Continuous-Time Models in Kernel Smoothing

Martin Sköld

Centre for Mathematical Sciences
Mathematical Statistics
Lund University,
1999

ISBN 91-628-3812-1
LUNFMS--1009--1999


Abstract:
This thesis consists of five papers (Papers A-E) treating problems in non-parametric statistics, especially methods of kernel smoothing applied to density estimation for stochastic processes (Papers A-D) and regression analysis (Paper E). A recurrent theme is to, instead of treating highly positively correlated data as "asymptotically independent", take advantage of local dependence structures by using continuous-time models.
In Papers A and B we derive expressions for the asymptotic variance of the kernel density estimator of continuous-time multivariate stationary process and relate convergence rates to the local character of the sample paths. This is in Paper B applied to automatic selection of smoothing parameter of the estimators. In Paper C we study a continuous-time version of a least-squares cross-validation approach to selecting smoothing parameter, and the impact the dependence structure of data has on the algorithm.  A correction factor is introduced to improve the methods performance for dependent data. Papers D and E treat two statistical inverse problems where the interesting data are not directly observable. In Paper D we consider the problem of estimating the density of a stochastic process from noisy observations.
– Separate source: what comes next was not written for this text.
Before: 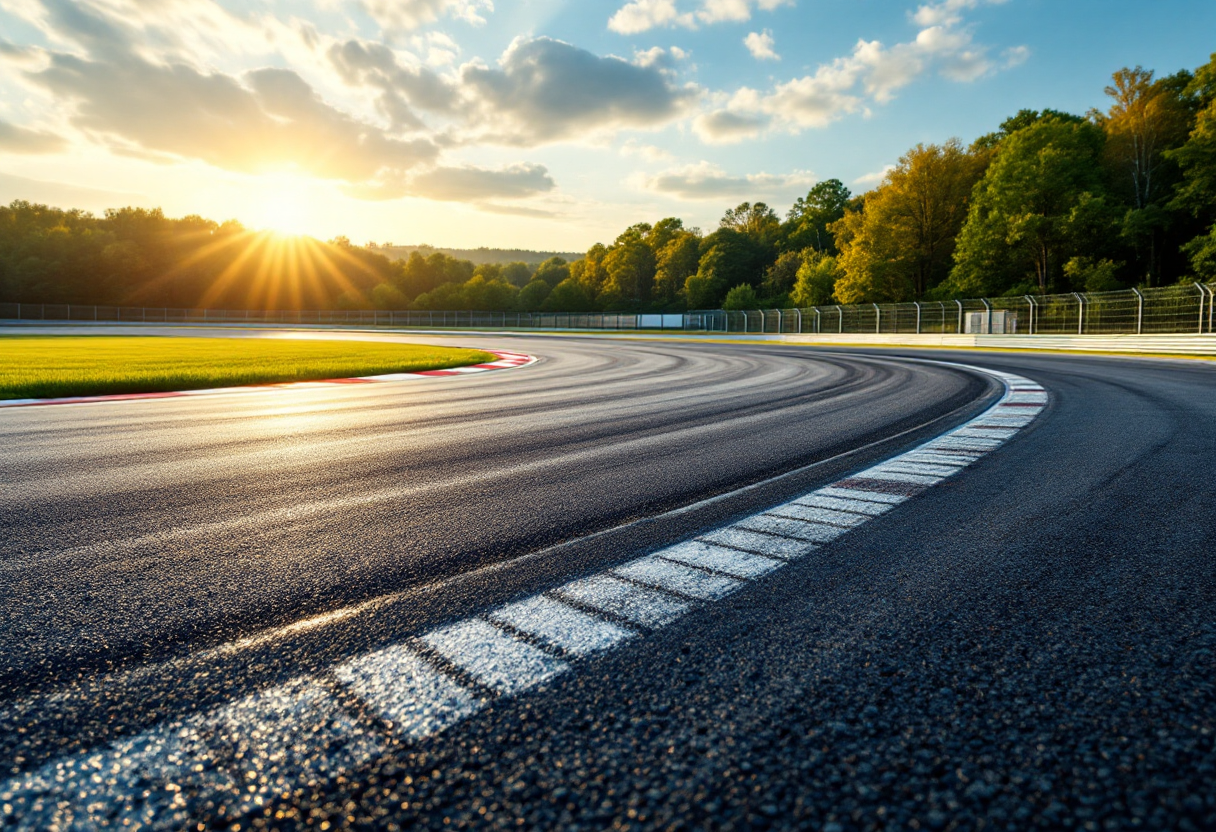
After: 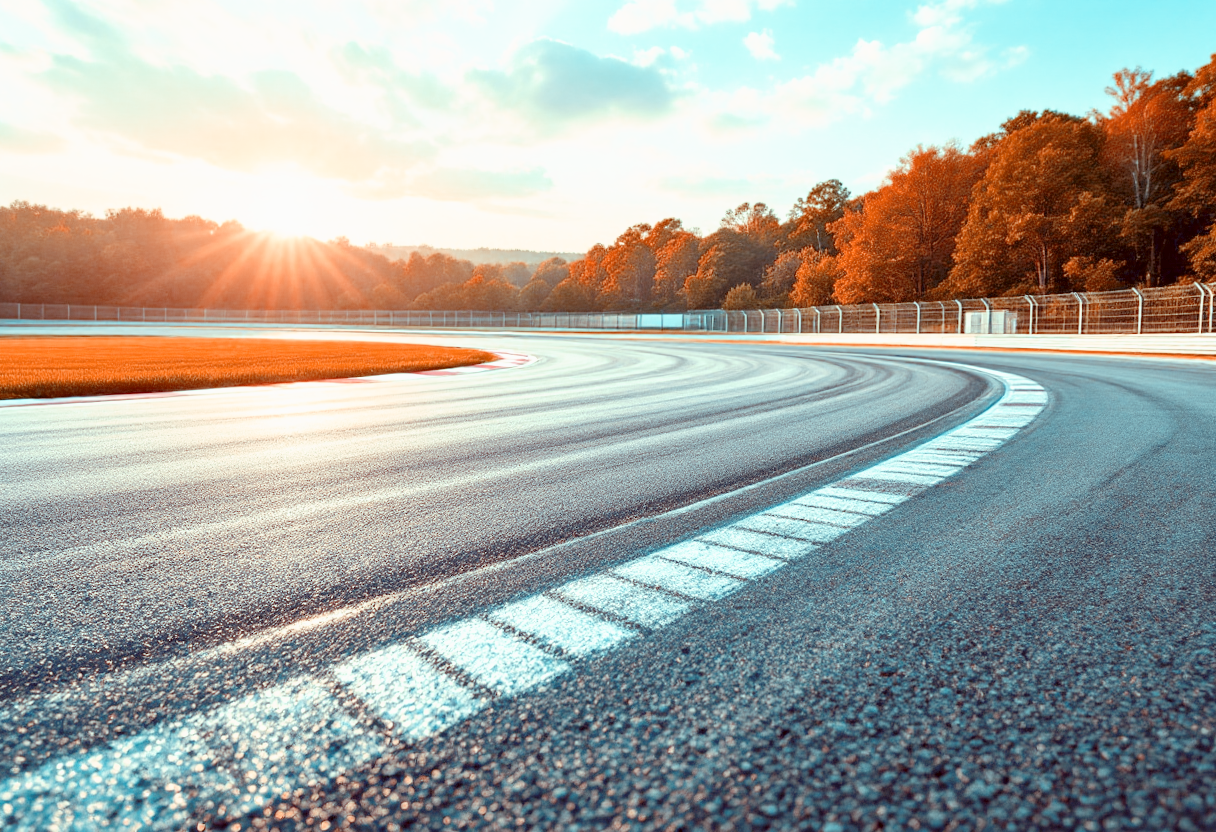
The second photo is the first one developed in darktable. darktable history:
tone curve: curves: ch0 [(0, 0) (0.003, 0.002) (0.011, 0.009) (0.025, 0.02) (0.044, 0.036) (0.069, 0.057) (0.1, 0.081) (0.136, 0.115) (0.177, 0.153) (0.224, 0.202) (0.277, 0.264) (0.335, 0.333) (0.399, 0.409) (0.468, 0.491) (0.543, 0.58) (0.623, 0.675) (0.709, 0.777) (0.801, 0.88) (0.898, 0.98) (1, 1)], preserve colors none
color look up table: target L [89.11, 79.28, 48.86, 47.8, 34.74, 27.99, 197.97, 92.08, 90.1, 59.56, 56.6, 80.68, 56.24, 52.28, 64.49, 66.9, 48.45, 50.24, 60.58, 50.79, 38.95, 30.14, 86.23, 80.76, 80.53, 74.78, 63.32, 62.05, 64.39, 68.1, 46, 53.19, 28.23, 30.26, 41.83, 20.36, 17.34, 13.9, 11.16, 81.72, 81.88, 81.58, 81.28, 81.23, 82.22, 68.28, 69.72, 59.05, 52.92], target a [-11.31, -8.416, 25.17, -5.015, 5.114, 16.22, 0, -0.001, -8.951, 46.43, 45.86, -5.276, 53.92, 51.47, 15.19, -5.13, 54.15, 48.5, 26.42, 41.8, 46.02, 26.82, -9.731, -7.917, -8.084, -8.092, -15.73, 16.51, -5.736, -25.66, 7.151, -14.76, 11.02, 13.1, -1.847, 12.07, 15.08, 15.69, 15.14, -9.642, -14.47, -10.82, -10.19, -12.25, -13.15, -26.8, -32.78, -25.78, -17.22], target b [2.565, -1.155, 42.68, 18.36, 23.54, 24.54, 0.001, 0.006, 0.62, 58.75, 56.85, -0.506, 53.41, 54.81, 11, -1.792, 52.33, 33.57, 4.051, 24.92, 35.35, 20.63, 0.864, -1.334, -0.94, -1.384, -20.18, -5.722, -21.68, -35.62, 2.796, -36.13, 3.462, -6.911, -34.57, 4.307, 3.126, 1.857, 1.794, -1.072, -3.559, -2.721, -2.898, -2.868, -4.4, -8.152, -24.01, -25.41, -20.01], num patches 49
We introduce a method of smoothing the errors and show that by a suitably chosen sampling scheme the convergence rate of independent data methods can be improved upon. Finally in Paper E we treat a problem of non-parametric regression analysis when data is sampled with a size-bias. Our method covers a wider range of practical situations than previously studied methods and by viewing the problem as a locally weighted least-squares regression problem, extensions to higher order polynomial estimators are straightforward.
Key words:
Density estimation, kernel smoothing, asymptotic variance, bandwidth selection, dependent data, continuous time, errors-in-variables, deconvolution, size bias.